- _Problem description_: In your copy, include no images and return each entry exactly as written.

━━ Data listing ━━

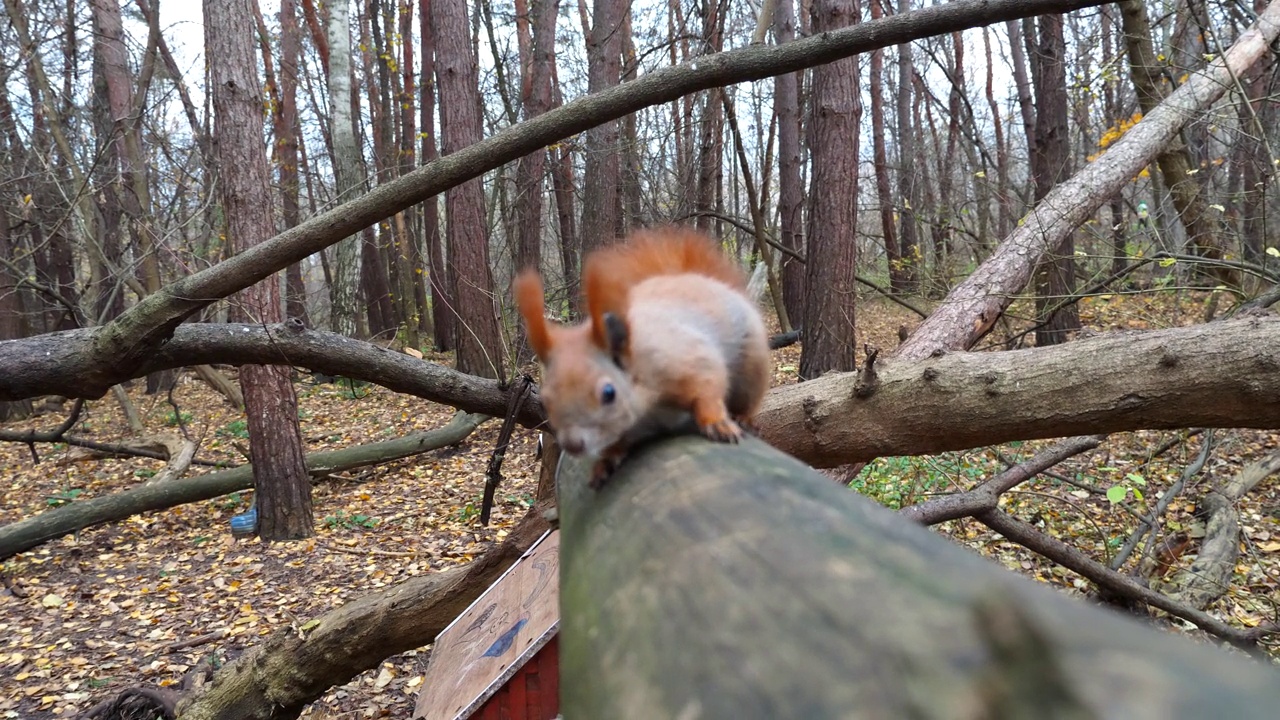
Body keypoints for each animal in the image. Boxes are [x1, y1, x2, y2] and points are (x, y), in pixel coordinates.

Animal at [512, 225, 768, 481]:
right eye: (544, 401)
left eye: (609, 393)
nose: (573, 445)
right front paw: (605, 461)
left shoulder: (687, 358)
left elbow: (708, 390)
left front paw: (717, 423)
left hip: (751, 370)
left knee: (748, 399)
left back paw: (743, 418)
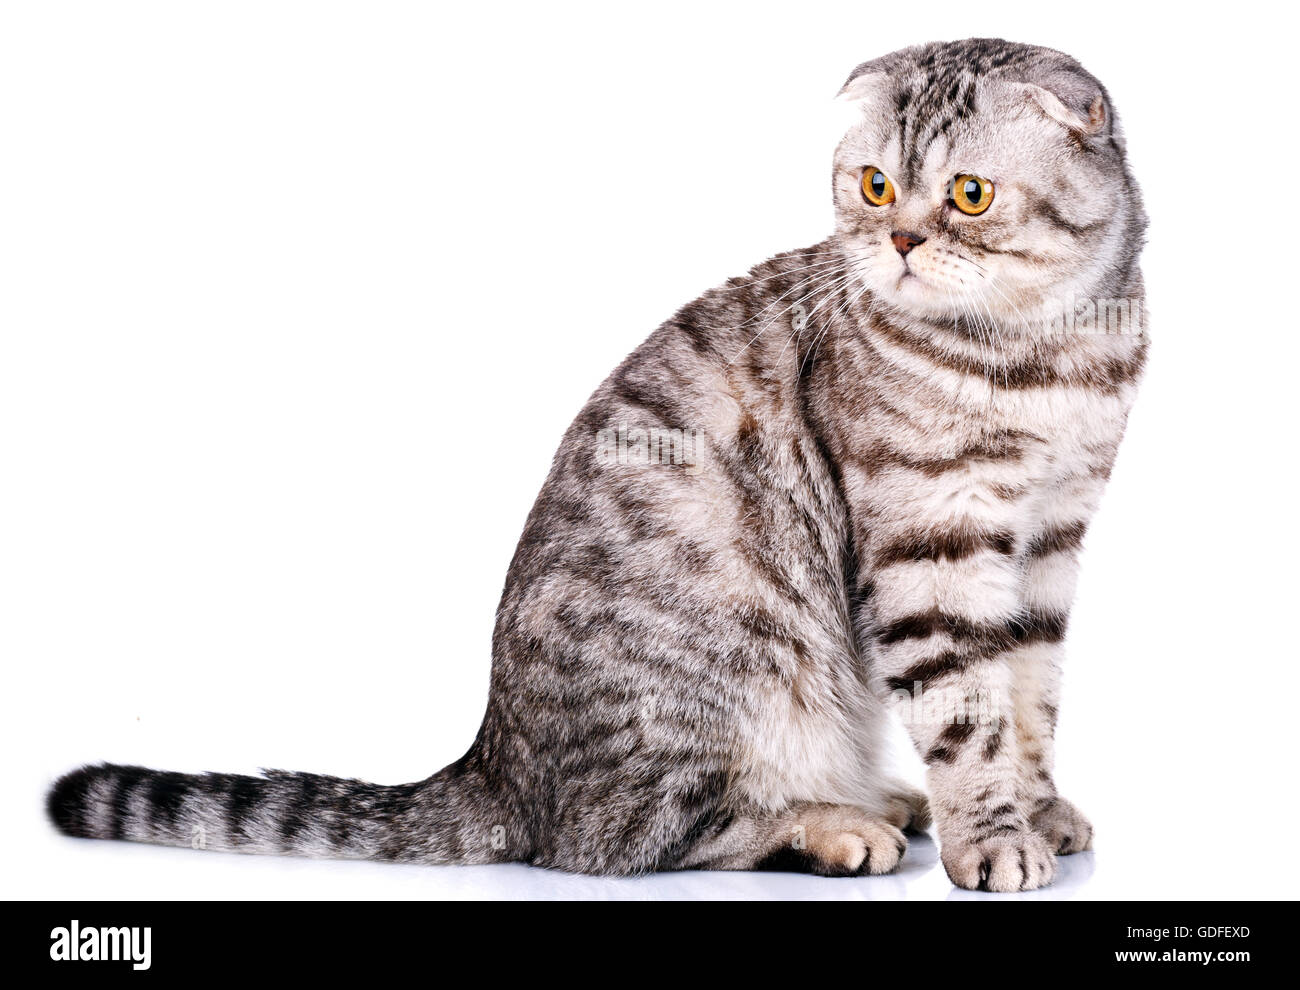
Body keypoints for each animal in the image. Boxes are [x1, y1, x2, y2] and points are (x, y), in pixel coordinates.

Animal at [48, 38, 1149, 888]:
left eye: (968, 194)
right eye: (875, 186)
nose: (904, 242)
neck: (1043, 360)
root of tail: (492, 764)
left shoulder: (1052, 537)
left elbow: (1029, 698)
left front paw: (1038, 809)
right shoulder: (931, 543)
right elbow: (968, 713)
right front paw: (990, 838)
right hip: (731, 668)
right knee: (628, 838)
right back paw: (836, 824)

━━━

- _Exercise result_:
Body keypoints for each animal in the image. Boxes are [x1, y1, x2, y2] and points are (x, y), in pixel coordinates.

Animal at [512, 225, 768, 481]:
right eye: (544, 401)
left eye: (609, 393)
nose: (573, 445)
right front paw: (605, 461)
left shoulder: (687, 358)
left elbow: (708, 390)
left front paw: (717, 423)
left hip: (751, 370)
left knee: (748, 399)
left back paw: (743, 418)
Body keypoints for each animal in the image. Boxes are [x1, y1, x2, y2] and points are (x, y), in pixel coordinates.

Animal at [48, 38, 1149, 888]:
left eye: (968, 194)
right eye: (875, 186)
nose: (904, 242)
neck: (1043, 360)
root of tail: (492, 764)
left shoulder: (1052, 537)
left elbow: (1029, 698)
left front paw: (1038, 809)
right shoulder: (931, 543)
right elbow: (968, 713)
right front paw: (990, 838)
right hip: (731, 668)
right knee: (628, 838)
right back paw: (836, 824)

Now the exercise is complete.